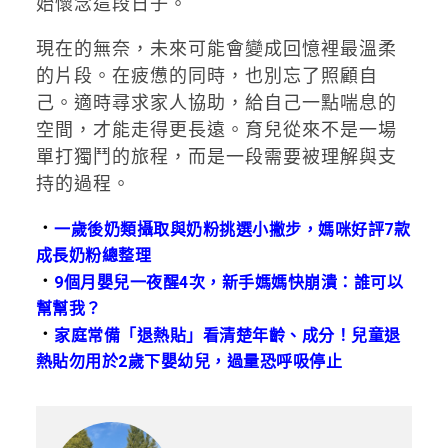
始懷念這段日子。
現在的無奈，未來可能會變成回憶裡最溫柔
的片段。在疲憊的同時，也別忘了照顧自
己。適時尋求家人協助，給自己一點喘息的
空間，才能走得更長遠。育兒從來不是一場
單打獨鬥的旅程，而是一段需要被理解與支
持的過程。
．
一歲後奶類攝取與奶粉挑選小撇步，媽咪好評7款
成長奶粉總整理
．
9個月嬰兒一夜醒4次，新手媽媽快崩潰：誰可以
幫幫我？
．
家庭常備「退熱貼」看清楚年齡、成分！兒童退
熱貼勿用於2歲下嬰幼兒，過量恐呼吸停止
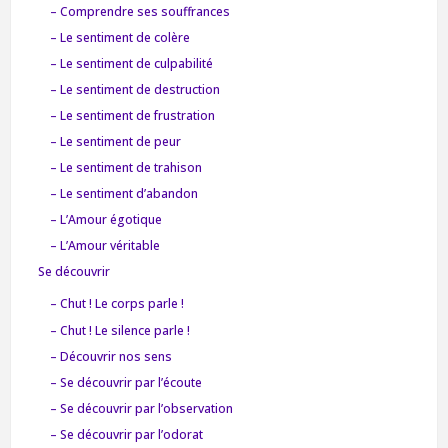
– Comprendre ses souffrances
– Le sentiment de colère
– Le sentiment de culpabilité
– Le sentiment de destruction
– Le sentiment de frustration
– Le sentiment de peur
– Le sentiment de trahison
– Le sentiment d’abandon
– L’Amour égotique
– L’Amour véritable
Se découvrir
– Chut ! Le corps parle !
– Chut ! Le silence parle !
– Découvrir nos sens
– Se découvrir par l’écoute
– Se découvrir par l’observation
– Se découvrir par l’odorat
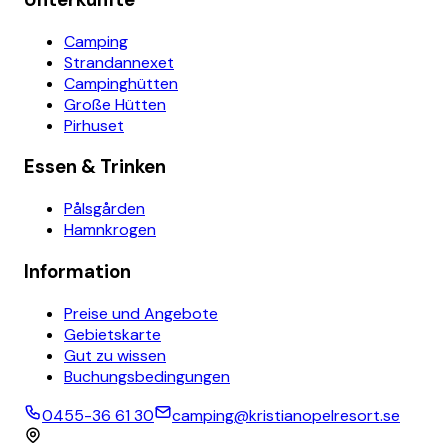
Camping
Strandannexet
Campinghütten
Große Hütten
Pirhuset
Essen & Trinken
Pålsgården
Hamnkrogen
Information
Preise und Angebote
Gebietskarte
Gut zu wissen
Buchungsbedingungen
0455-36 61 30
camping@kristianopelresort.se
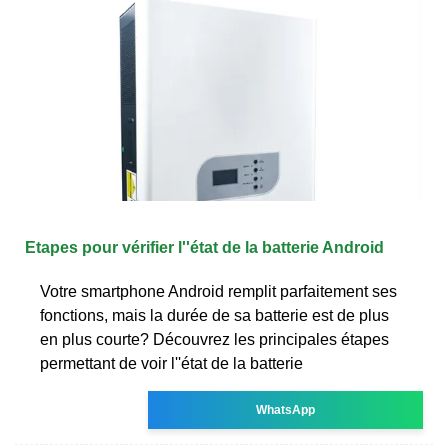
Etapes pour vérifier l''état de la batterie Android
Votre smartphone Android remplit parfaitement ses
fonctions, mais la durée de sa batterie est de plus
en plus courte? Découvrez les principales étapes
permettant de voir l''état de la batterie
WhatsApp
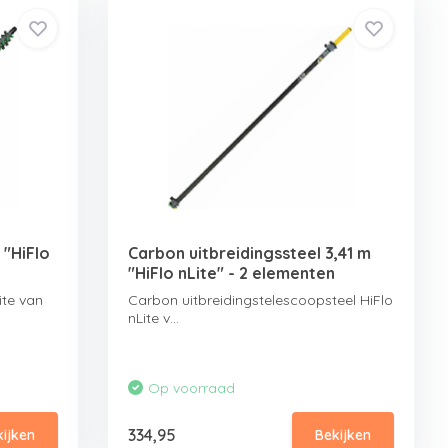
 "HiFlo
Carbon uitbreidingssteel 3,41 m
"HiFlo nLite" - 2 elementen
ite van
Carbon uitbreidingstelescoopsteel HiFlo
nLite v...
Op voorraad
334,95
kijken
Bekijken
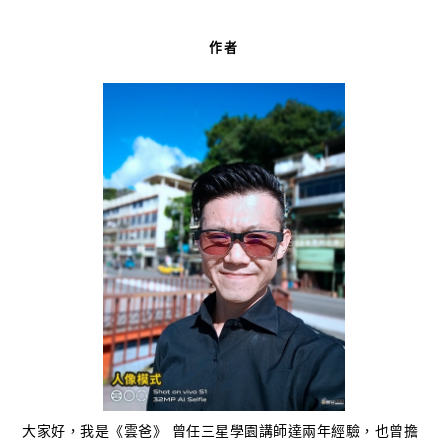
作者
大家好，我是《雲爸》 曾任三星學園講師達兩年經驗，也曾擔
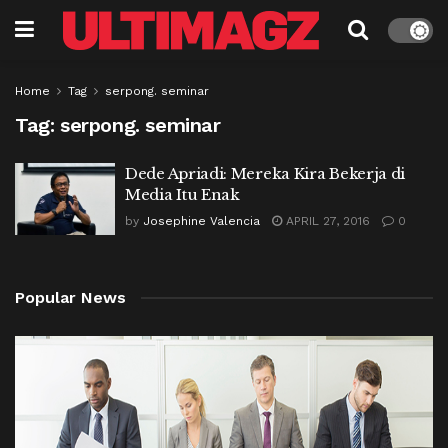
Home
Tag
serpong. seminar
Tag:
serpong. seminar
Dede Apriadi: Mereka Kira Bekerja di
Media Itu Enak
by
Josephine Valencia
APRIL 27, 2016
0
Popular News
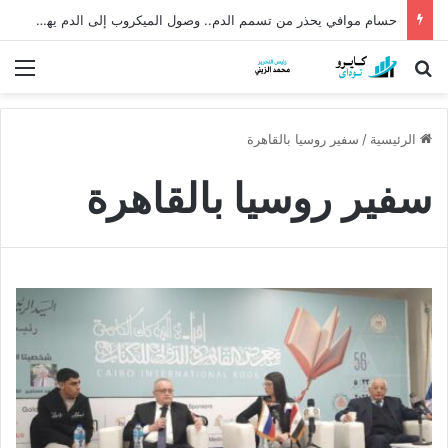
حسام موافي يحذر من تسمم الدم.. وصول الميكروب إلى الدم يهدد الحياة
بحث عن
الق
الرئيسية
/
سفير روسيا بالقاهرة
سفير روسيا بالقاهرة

★ ★ ★ ★

_What to produce_
Please transcribe each line above exactly, but leave the images out.

_Answer section_
始懷念這段日子。
現在的無奈，未來可能會變成回憶裡最溫柔
的片段。在疲憊的同時，也別忘了照顧自
己。適時尋求家人協助，給自己一點喘息的
空間，才能走得更長遠。育兒從來不是一場
單打獨鬥的旅程，而是一段需要被理解與支
持的過程。
．
一歲後奶類攝取與奶粉挑選小撇步，媽咪好評7款
成長奶粉總整理
．
9個月嬰兒一夜醒4次，新手媽媽快崩潰：誰可以
幫幫我？
．
家庭常備「退熱貼」看清楚年齡、成分！兒童退
熱貼勿用於2歲下嬰幼兒，過量恐呼吸停止
– Comprendre ses souffrances
– Le sentiment de colère
– Le sentiment de culpabilité
– Le sentiment de destruction
– Le sentiment de frustration
– Le sentiment de peur
– Le sentiment de trahison
– Le sentiment d’abandon
– L’Amour égotique
– L’Amour véritable
Se découvrir
– Chut ! Le corps parle !
– Chut ! Le silence parle !
– Découvrir nos sens
– Se découvrir par l’écoute
– Se découvrir par l’observation
– Se découvrir par l’odorat
Camping
Strandannexet
Campinghütten
Große Hütten
Pirhuset
Essen & Trinken
Pålsgården
Hamnkrogen
Information
Preise und Angebote
Gebietskarte
Gut zu wissen
Buchungsbedingungen
0455-36 61 30
camping@kristianopelresort.se
Etapes pour vérifier l''état de la batterie Android
Votre smartphone Android remplit parfaitement ses
fonctions, mais la durée de sa batterie est de plus
en plus courte? Découvrez les principales étapes
permettant de voir l''état de la batterie
WhatsApp
 "HiFlo
Carbon uitbreidingssteel 3,41 m
"HiFlo nLite" - 2 elementen
ite van
Carbon uitbreidingstelescoopsteel HiFlo
nLite v...
Op voorraad
334,95
kijken
Bekijken
作者
大家好，我是《雲爸》 曾任三星學園講師達兩年經驗，也曾擔
Home
Tag
serpong. seminar
Tag:
serpong. seminar
Dede Apriadi: Mereka Kira Bekerja di
Media Itu Enak
by
Josephine Valencia
APRIL 27, 2016
0
Popular News
حسام موافي يحذر من تسمم الدم.. وصول الميكروب إلى الدم يهدد الحياة
بحث عن
الق
الرئيسية
/
سفير روسيا بالقاهرة
سفير روسيا بالقاهرة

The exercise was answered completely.